Dataset entries:
☆ ☆ ☆ ☆ ☆

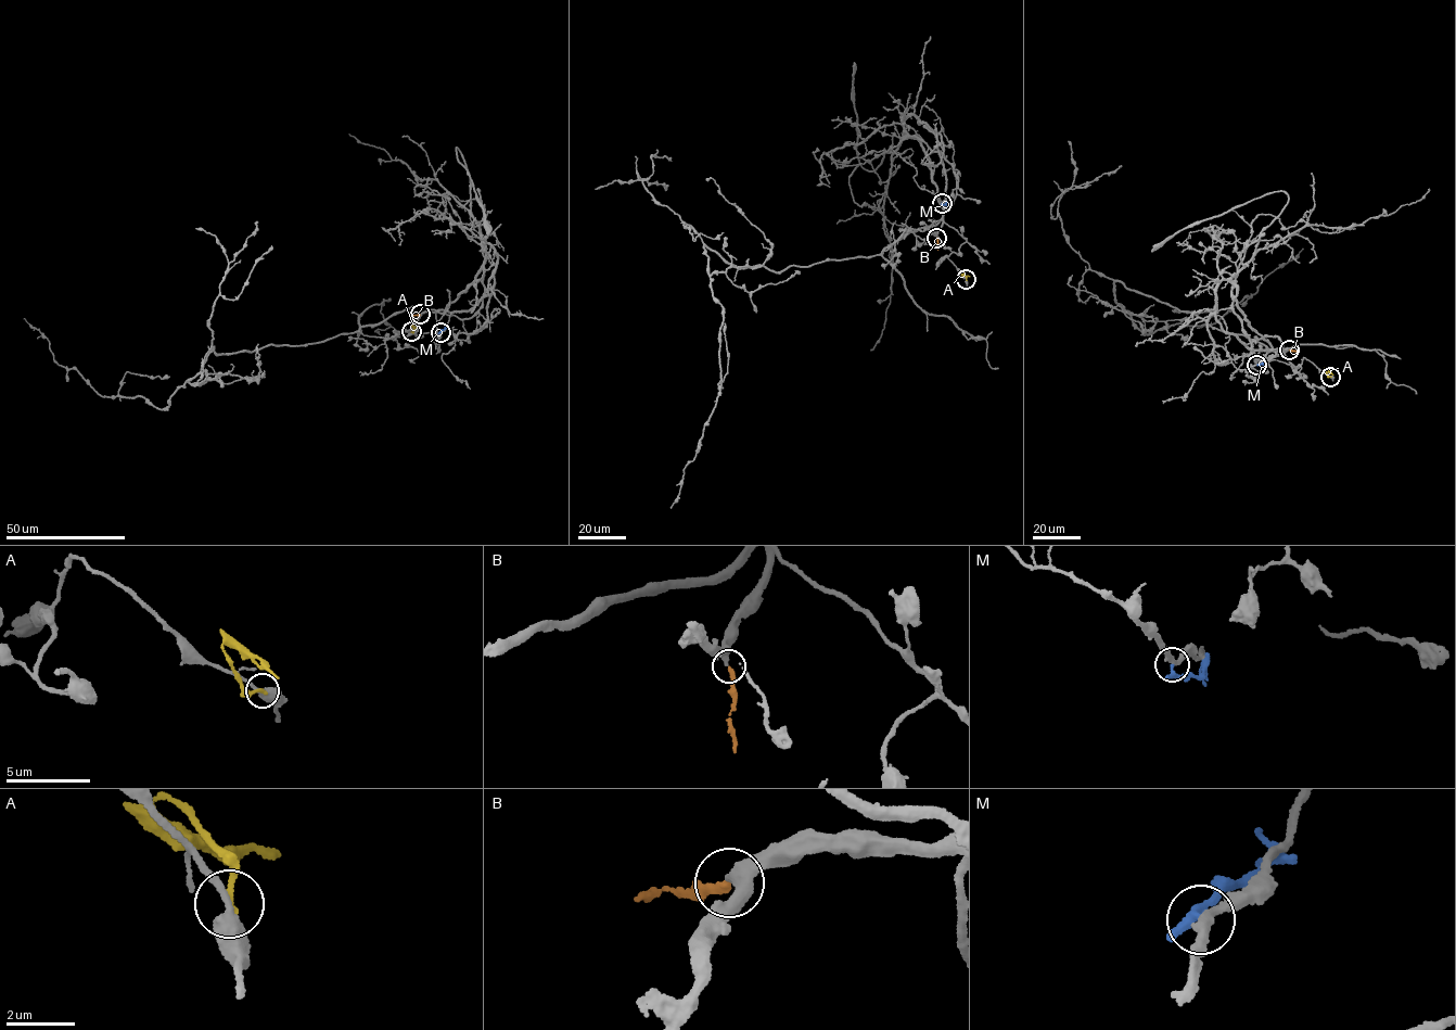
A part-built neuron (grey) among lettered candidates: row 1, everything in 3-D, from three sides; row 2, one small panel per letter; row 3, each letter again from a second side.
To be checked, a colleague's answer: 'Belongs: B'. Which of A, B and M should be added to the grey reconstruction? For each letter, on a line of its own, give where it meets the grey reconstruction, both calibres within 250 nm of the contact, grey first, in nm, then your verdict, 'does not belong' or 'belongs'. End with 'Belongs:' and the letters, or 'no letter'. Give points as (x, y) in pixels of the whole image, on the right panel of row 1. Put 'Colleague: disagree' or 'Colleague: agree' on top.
Colleague: agree
A: (1330, 377) | 360/180 nm | does not belong
B: (1289, 350) | 280/220 nm | belongs
M: (1256, 365) | 280/200 nm | does not belong
Belongs: B

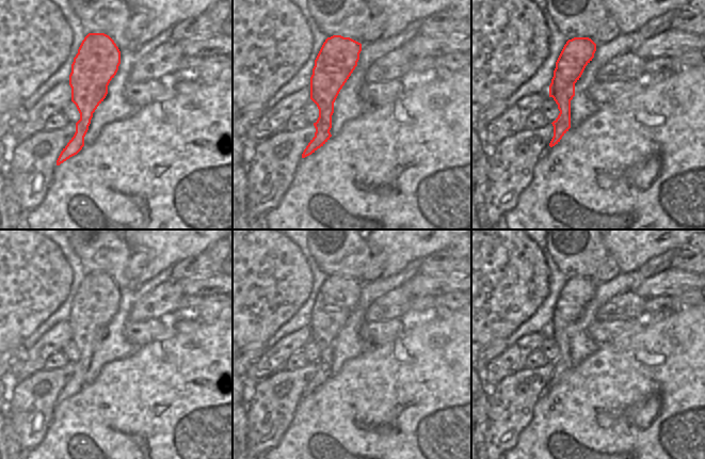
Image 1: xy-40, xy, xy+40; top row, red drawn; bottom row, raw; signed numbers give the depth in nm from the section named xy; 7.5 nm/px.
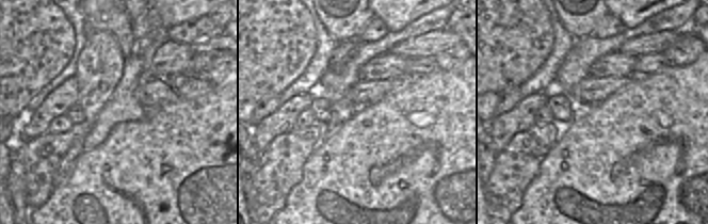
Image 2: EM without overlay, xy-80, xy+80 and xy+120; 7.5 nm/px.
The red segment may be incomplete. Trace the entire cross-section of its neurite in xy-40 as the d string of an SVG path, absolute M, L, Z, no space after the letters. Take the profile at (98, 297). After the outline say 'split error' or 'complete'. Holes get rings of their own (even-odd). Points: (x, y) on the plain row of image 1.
M89 272L82 280L71 303L69 325L71 341L76 344L80 359L76 362L76 371L61 391L57 405L77 394L84 385L84 376L89 369L93 352L108 333L108 325L114 317L121 303L121 290L114 280L105 272Z | complete

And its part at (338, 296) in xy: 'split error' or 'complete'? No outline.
complete

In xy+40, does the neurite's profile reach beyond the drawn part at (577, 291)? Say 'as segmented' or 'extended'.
as segmented

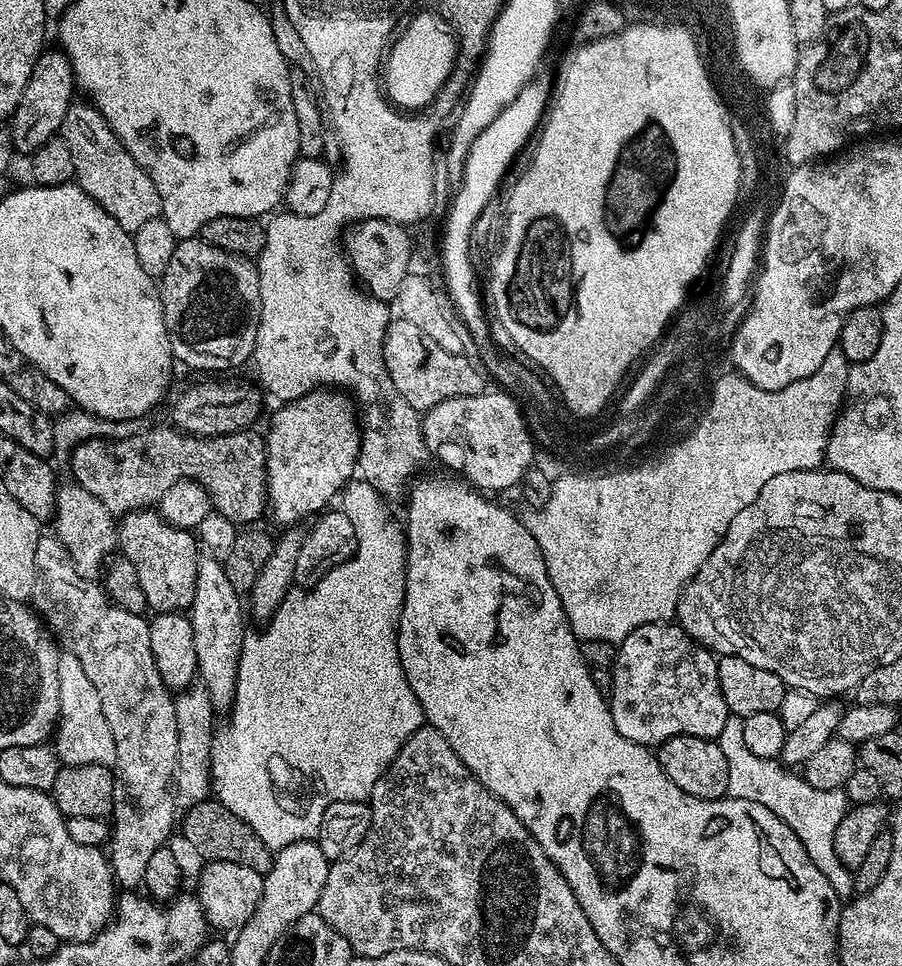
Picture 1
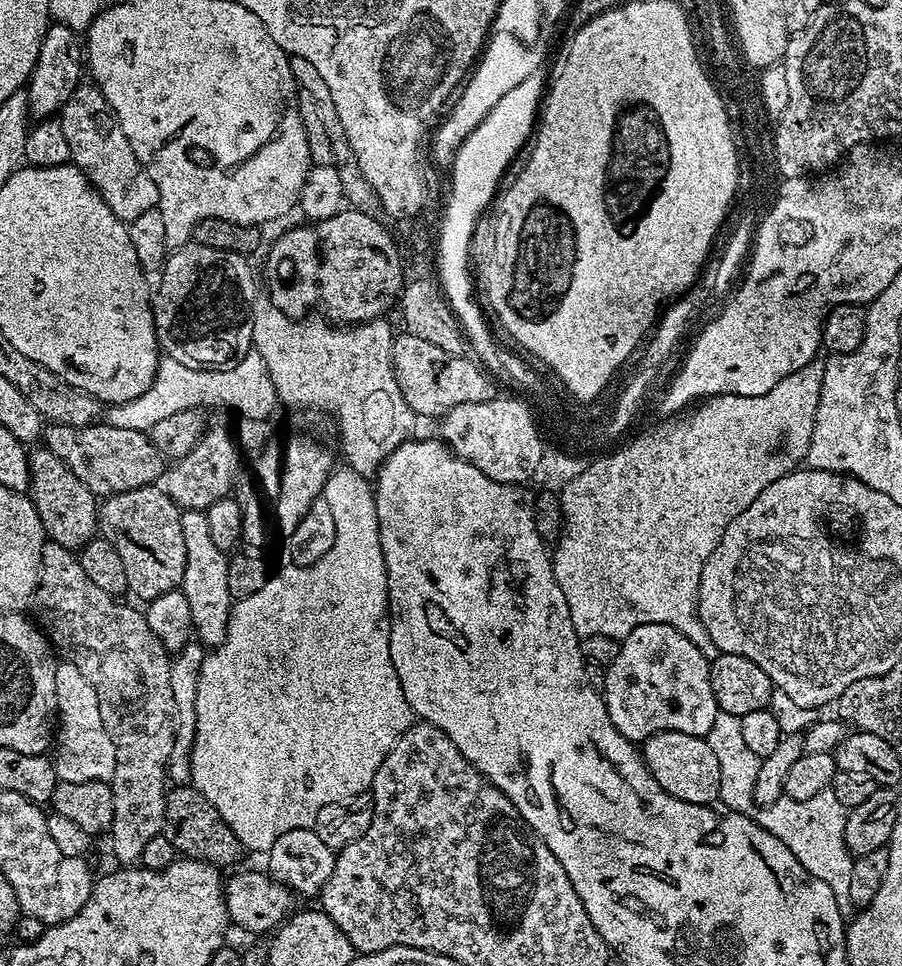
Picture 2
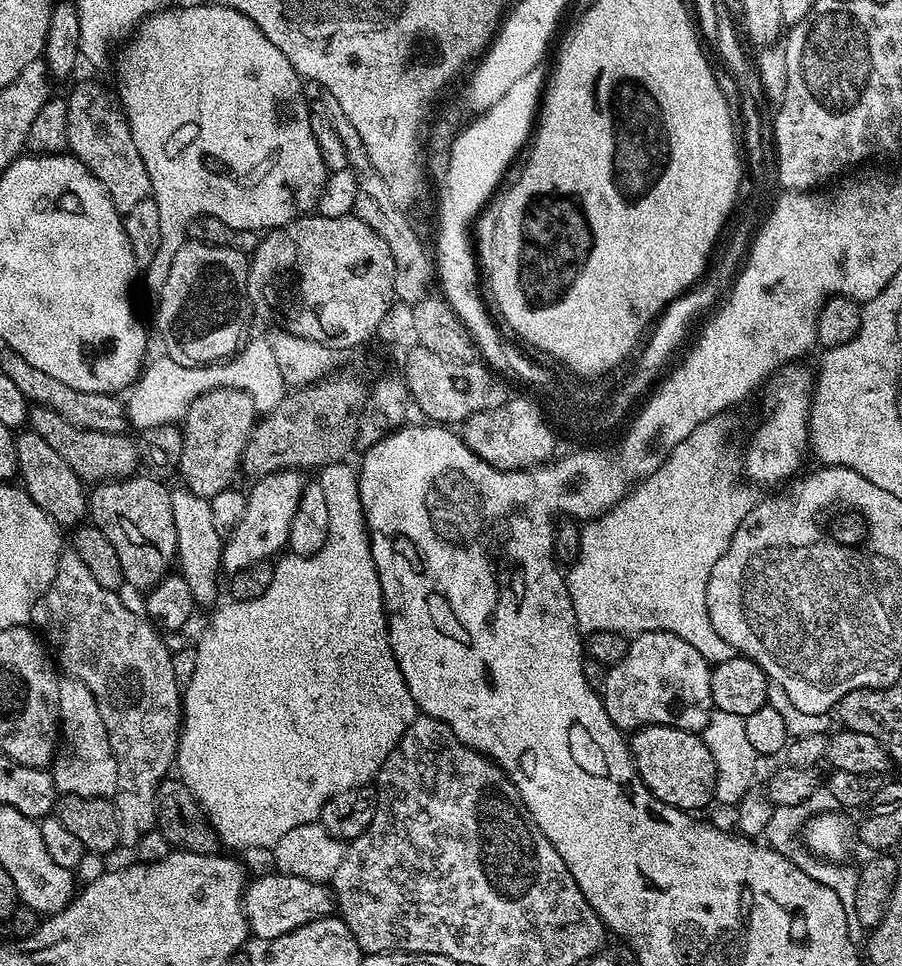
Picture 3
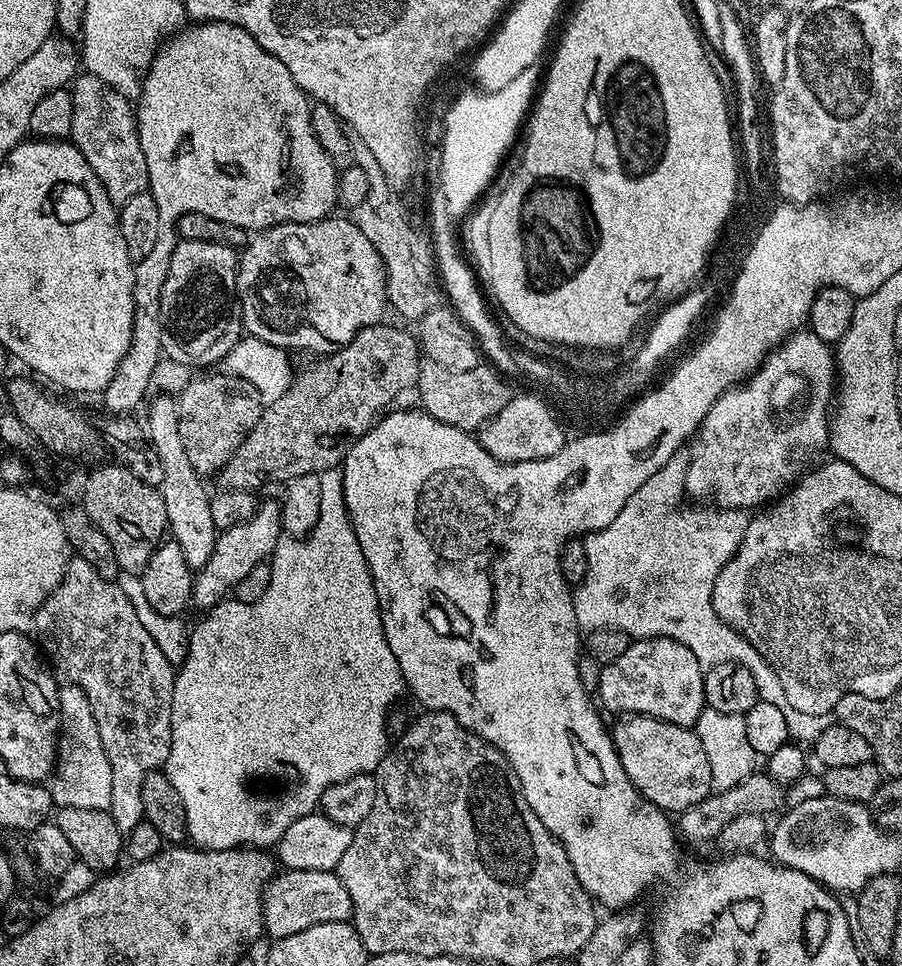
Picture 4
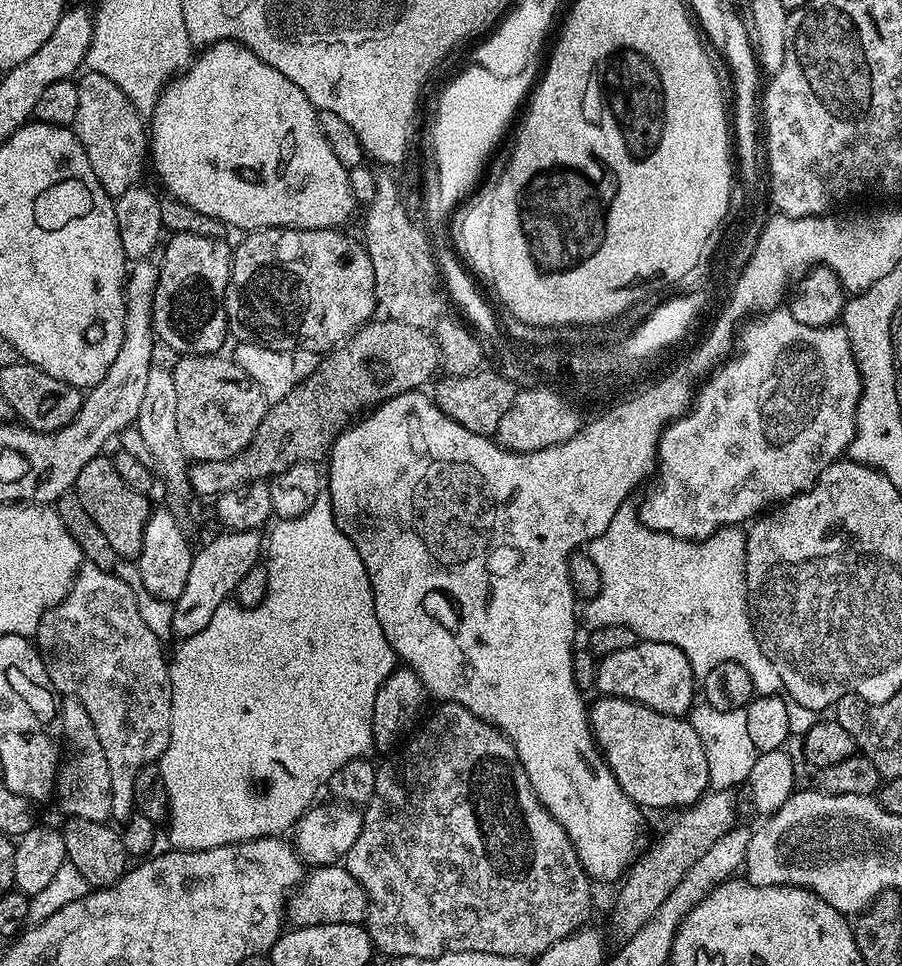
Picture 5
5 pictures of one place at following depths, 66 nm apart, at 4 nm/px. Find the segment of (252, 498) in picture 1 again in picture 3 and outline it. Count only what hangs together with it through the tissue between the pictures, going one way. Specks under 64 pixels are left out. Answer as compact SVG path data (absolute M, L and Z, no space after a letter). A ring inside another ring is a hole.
M36 406L31 409L30 426L35 432L42 434L42 438L57 454L62 454L62 458L66 458L70 470L74 470L74 474L78 474L80 479L85 482L103 482L109 478L131 476L137 471L142 460L138 444L136 448L130 435L102 433L79 428L71 425L48 407Z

☆ ☆ ☆ ☆ ☆

# [Exercise]
Set the records down again word for word; the pictures stay out.

# [Solution to the problem]
A part-built neuron (grey) among lettered candidates: row 1, everything in 3-D, from three sides; row 2, one small panel per letter; row 3, each letter again from a second side.
To be checked, a colleague's answer: 'Belongs: B'. Which of A, B and M should be added to the grey reconstruction? For each letter, on a line of its own, give where it meets the grey reconstruction, both calibres within 250 nm of the contact, grey first, in nm, then your verdict, 'does not belong' or 'belongs'. End with 'Belongs:' and the letters, or 'no letter'. Give points as (x, y) in pixels of the whole image, on the right panel of row 1. Put 'Colleague: disagree' or 'Colleague: agree' on top.
Colleague: agree
A: (1330, 377) | 360/180 nm | does not belong
B: (1289, 350) | 280/220 nm | belongs
M: (1256, 365) | 280/200 nm | does not belong
Belongs: B

Image 1: xy-40, xy, xy+40; top row, red drawn; bottom row, raw; signed numbers give the depth in nm from the section named xy; 7.5 nm/px.
Image 2: EM without overlay, xy-80, xy+80 and xy+120; 7.5 nm/px.
The red segment may be incomplete. Trace the entire cross-section of its neurite in xy-40 as the d string of an SVG path, absolute M, L, Z, no space after the letters. Take the profile at (98, 297). After the outline say 'split error' or 'complete'. Holes get rings of their own (even-odd). Points: (x, y) on the plain row of image 1.
M89 272L82 280L71 303L69 325L71 341L76 344L80 359L76 362L76 371L61 391L57 405L77 394L84 385L84 376L89 369L93 352L108 333L108 325L114 317L121 303L121 290L114 280L105 272Z | complete

And its part at (338, 296) in xy: 'split error' or 'complete'? No outline.
complete

In xy+40, does the neurite's profile reach beyond the drawn part at (577, 291)? Say 'as segmented' or 'extended'.
as segmented

Picture 1
Picture 2
Picture 3
Picture 4
Picture 5
5 pictures of one place at following depths, 66 nm apart, at 4 nm/px. Find the segment of (252, 498) in picture 1 again in picture 3 and outline it. Count only what hangs together with it through the tissue between the pictures, going one way. Specks under 64 pixels are left out. Answer as compact SVG path data (absolute M, L and Z, no space after a letter). A ring inside another ring is a hole.
M36 406L31 409L30 426L35 432L42 434L42 438L57 454L62 454L62 458L66 458L70 470L74 470L74 474L78 474L80 479L85 482L103 482L109 478L131 476L137 471L142 460L138 444L136 448L130 435L102 433L79 428L71 425L48 407Z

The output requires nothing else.